Scientific research across Italy has been on the sharp end of a series of funding cuts in recent years, with national research centres being scaled back and applied research grants drying up after the modest €140 million (£108 million) fund was wiped out in the country’s 2015 budget. But universities have borne the brunt of cuts with funding falling by €1 billion or 13% since 2009, according to some estimates.

As a result university recruitment has ground to a halt, and open research positions have fallen dramatically in the past six years, according to Giorgio Parisi from the Sapienza University of Rome, a signatory of the petition. ‘This meant that most of the people that retired were not being replaced,’ he says. ‘We have many, about [10,000–20,000], young researchers that are abroad, that cannot come into Italy just for a lack of positions.’

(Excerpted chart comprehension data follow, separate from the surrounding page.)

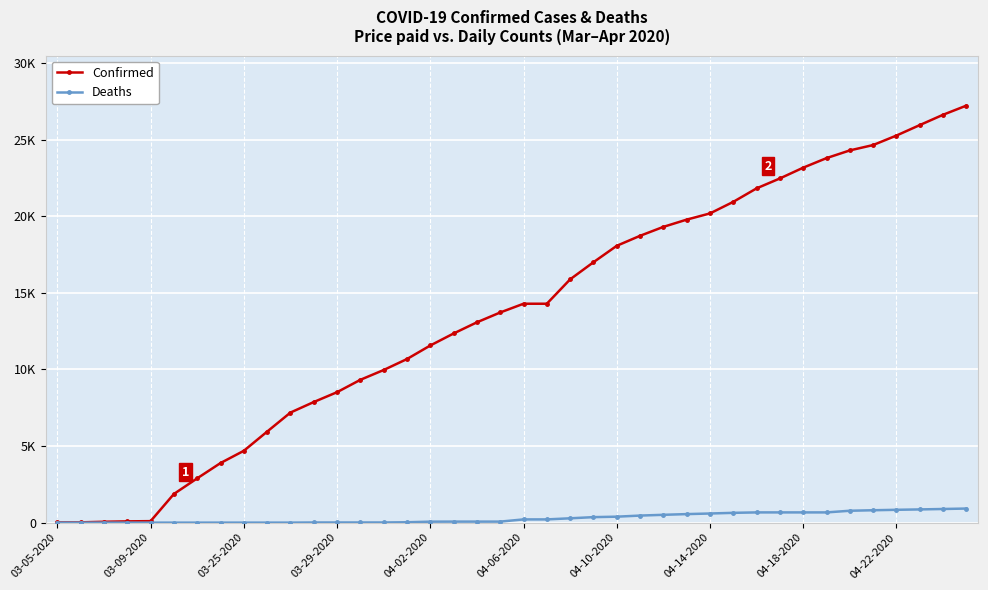

Is this an area chart (filled region under the line)?

No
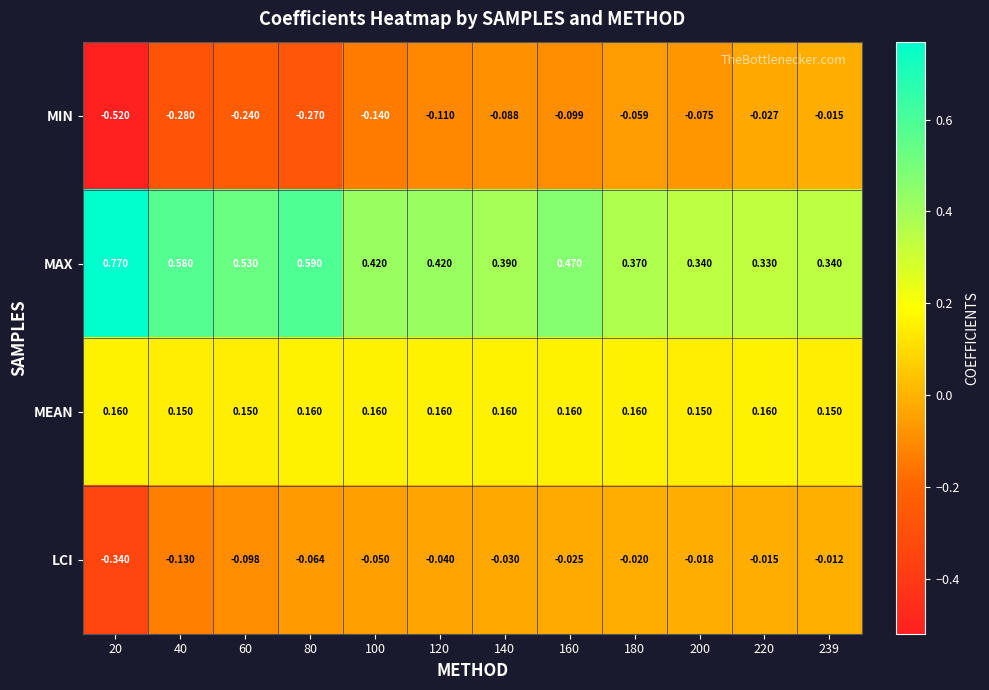

Which series has the widest spread of values?

MIN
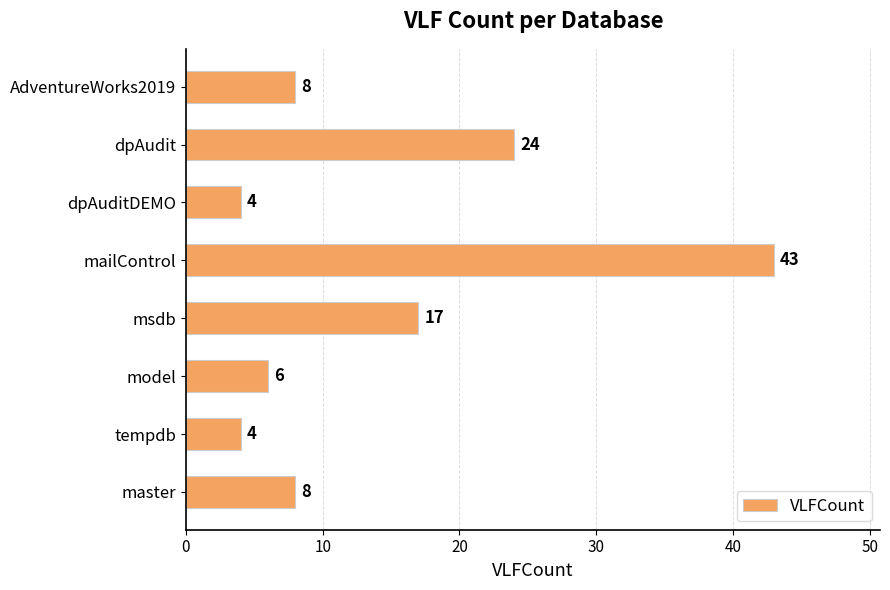

Which category has the highest value across all series?

mailControl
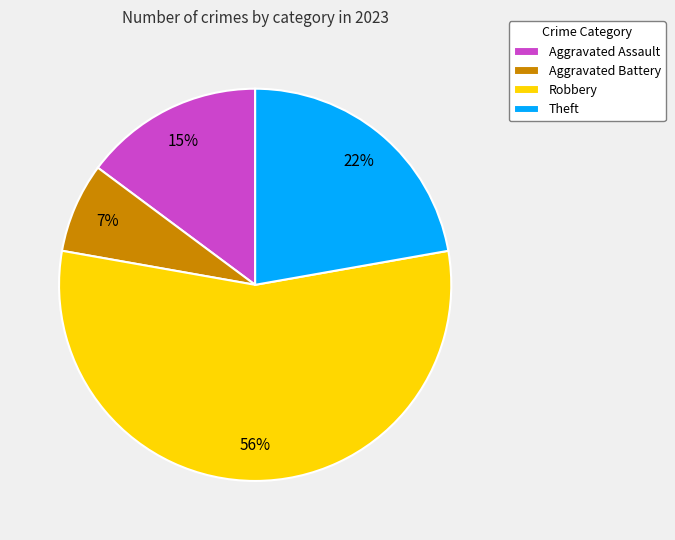

What is the smallest slice in the pie chart?

Aggravated Battery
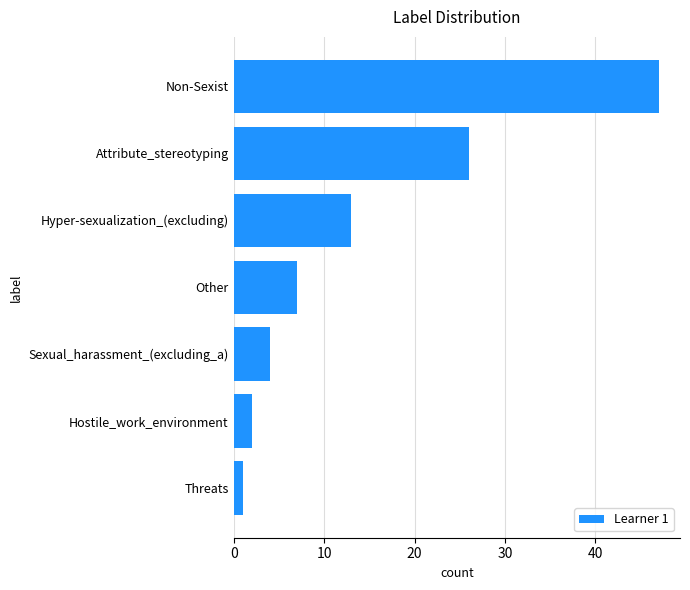

Which category has the highest value across all series?

Non-Sexist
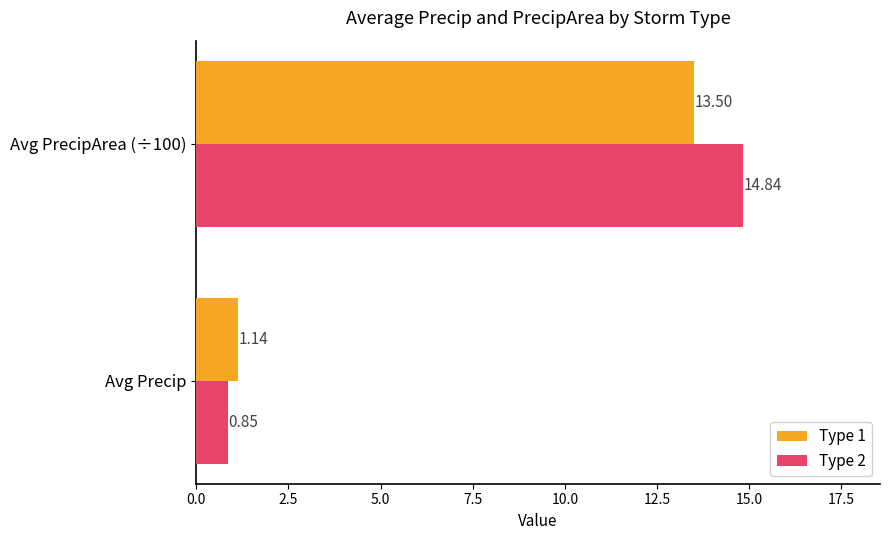

How many values in the Type 1 series exceed 13?

1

The cuts are partly a result of Italy’s precarious financial position, but have also been linked to attitudes popularised by the government of Silvio Berlusconi. ‘The minister of the economy [at that time], Giulio Tremonti, declared that you cannot eat culture,’ explains Parisi. ‘His opinion was that culture and science were not necessary for Italy, but I do not understand why he arrived at this conclusion.’

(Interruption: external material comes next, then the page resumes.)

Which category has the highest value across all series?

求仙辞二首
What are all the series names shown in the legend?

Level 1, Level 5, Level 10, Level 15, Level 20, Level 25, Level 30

In an effort to reverse the downward trend in funding, Parisi, along with 69 other Italian scientists, published a letter in Nature last month calling on the EU to demand member states keep their R&D budgets above an agreed minimum level. Italy’s public and private spending on research is currently around 1.29% of GDP, lagging behind other European countries such as Germany, which spends approximately 2.84% of GDP.

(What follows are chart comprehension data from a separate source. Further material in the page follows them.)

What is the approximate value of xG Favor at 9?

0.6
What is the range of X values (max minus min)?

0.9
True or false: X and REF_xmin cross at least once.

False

Parisi believes the EU can put pressure on the Italian government as their R&D output falls well below the target set in the Lisbon Treaty of 2000, in which member states agreed to bring national research spending up to 3% of GDP. Only Denmark and Austria have met this target with an R&D output of 3.08% and 2.99% respectively, as of 2014.

It is unclear what impact the petition will have on EU policymakers, but Parisi is adamant the spending disparity between countries will distort competition for funding applications if the EU does not act. ‘The difference between countries will certainly increase with time,’ comments Parisi. ‘If Italy wants to remain at the highest level between the developed countries, it is quite clear that the … sector of R&D is crucial.’